● **ACTIVITY A**
Count the lines of the records below that contain the word "Everything", and give only that number.

*** EXCERPTED PASSAGE ***

Canada Tightens Rules on Steel Imports: What You Need to Know

December 18, 2025

Canada recently announced new measures to protect the Canadian steel industry, with measures to take effect before the end of the year.

In this update, we discuss “surtaxes” on steel imports that have been imposed pursuant to section 53 of the Customs Tariff (SC 1997, c 36) and related measures. These surtaxes may generally in industry or in the media be referred to as tariffs or duties.

This post sets out the current state of steel measures in Canada.

Why Is Canada Taking Action on Steel?

Steel is a foundational material used in construction, manufacturing, energy projects, vehicles, and household products. In recent years, the global steel market has been under strain due to:

  • Overproduction in some countries, leading to very low-priced steel flooding world markets
  • U.S. tariffs on steel, which can redirect excess foreign steel into Canada
  • Pressure on Canadian steel producers and workers, including job losses and plant slowdowns
What Has the Government Changed?

Canada announced three main changes:

  1. Lower limits on how much steel can be imported without surtaxes
  2. New surtaxes on certain steel-based finished products
  3. Removing exceptions to surtaxes that were previously available to ease the transition to these new measures

Let’s look at each in turn.

  1. Lower Limits on Imported Steel (Tariff-Rate Quotas)

Canada uses something called a tariff-rate quota (TRQ) for steel. In simple terms, this means:

  • A certain amount of steel can be imported at normal duty rates.
  • Once that limit is exceeded, surtaxes (tariffs) apply.

What’s new?

The government has reduced the amount of steel that can enter Canada surtax-free.

  • Imports above the new limits are still subject to a 50% surtax.
  • For countries with whom Canada has a free trade agreement in place, the limits are being reduced from 100% of 2024 volumes to 75% of 2024 volumes.
  • For countries that do not have a free trade agreement with Canada, the limits are being reduced from 50% of 2024 volumes to 20% of 2024 volumes.
  • These limits are subdivided into product groupings and new limits become available every quarter. The limits are also country-specific, meaning that no one country can use up the entire quarterly limit. You can see the current quarterly limits, single country restrictions, and the amounts used on Global Affairs Canada’s website here.
  • The United States and Mexico (Canada’s CUSMA partners) are exempt from these limits.
  1. New Surtaxes on Steel-Derivative Products

The government is also targeting steel-derivative products from all countries — finished or semi-finished goods that contain a significant amount of steel.

What are steel-derivative products?

The current list of goods subject to the steel derivatives surtax is available here. These are products made from steel, such as:

  • Certain fasteners;
  • Stranded wire, ropes, and cables;
  • Structural components;
  • Prefabricated steel items;
  • Some furniture containing metal;
  • Some large industrial components, like wind-tower sections.

If the product is not on the linked list, it is not subject to this 25% surtax.

What’s changing?

  • Beginning on December 26, 2025, a 25% surtax will apply to certain steel-derivative products imported into Canada from any country.

*** End of EXCERPTED PASSAGE ***
*** PROVIDED RECORDS ***

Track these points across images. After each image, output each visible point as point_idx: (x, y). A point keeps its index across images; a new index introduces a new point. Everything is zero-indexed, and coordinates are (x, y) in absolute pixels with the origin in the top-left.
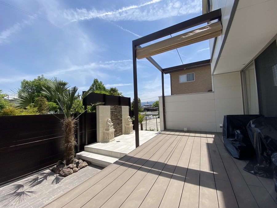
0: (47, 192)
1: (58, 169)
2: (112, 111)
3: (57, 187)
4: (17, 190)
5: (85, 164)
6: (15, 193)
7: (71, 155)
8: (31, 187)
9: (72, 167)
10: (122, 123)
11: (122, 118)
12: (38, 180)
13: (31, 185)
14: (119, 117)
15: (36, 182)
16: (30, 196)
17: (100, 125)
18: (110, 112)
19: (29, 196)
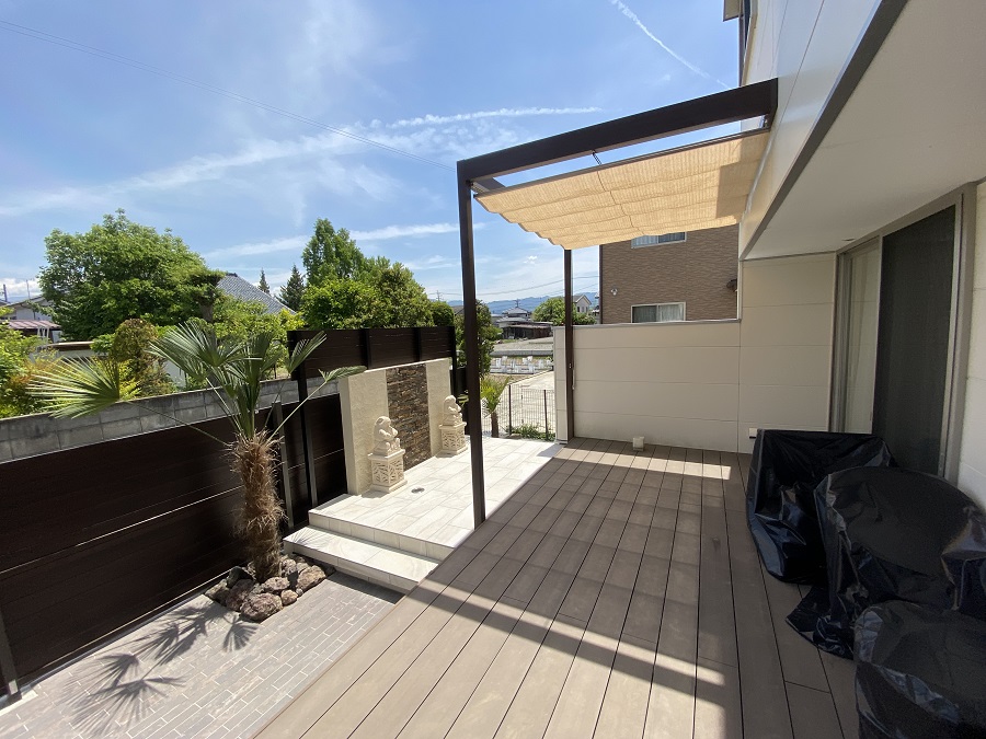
0: (212, 679)
1: (235, 597)
2: (394, 387)
3: (240, 659)
4: (119, 677)
5: (316, 573)
6: (115, 685)
7: (270, 552)
8: (161, 663)
9: (276, 588)
10: (427, 420)
11: (426, 402)
12: (177, 636)
13: (159, 655)
14: (417, 402)
15: (173, 645)
16: (164, 695)
17: (355, 438)
18: (385, 392)
19: (159, 693)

*** End of PROVIDED RECORDS ***

● **ACTIVITY B**
Rewrite the steel import update, starting with "Let’s look at" and going on through "a 50% surtax.", with "simple terms" changed to "plain terms".

● **TASK OUTPUT A**
1

● **TASK OUTPUT B**
Let’s look at each in turn.

  1. Lower Limits on Imported Steel (Tariff-Rate Quotas)

Canada uses something called a tariff-rate quota (TRQ) for steel. In plain terms, this means:

  • A certain amount of steel can be imported at normal duty rates.
  • Once that limit is exceeded, surtaxes (tariffs) apply.

What’s new?

The government has reduced the amount of steel that can enter Canada surtax-free.

  • Imports above the new limits are still subject to a 50% surtax.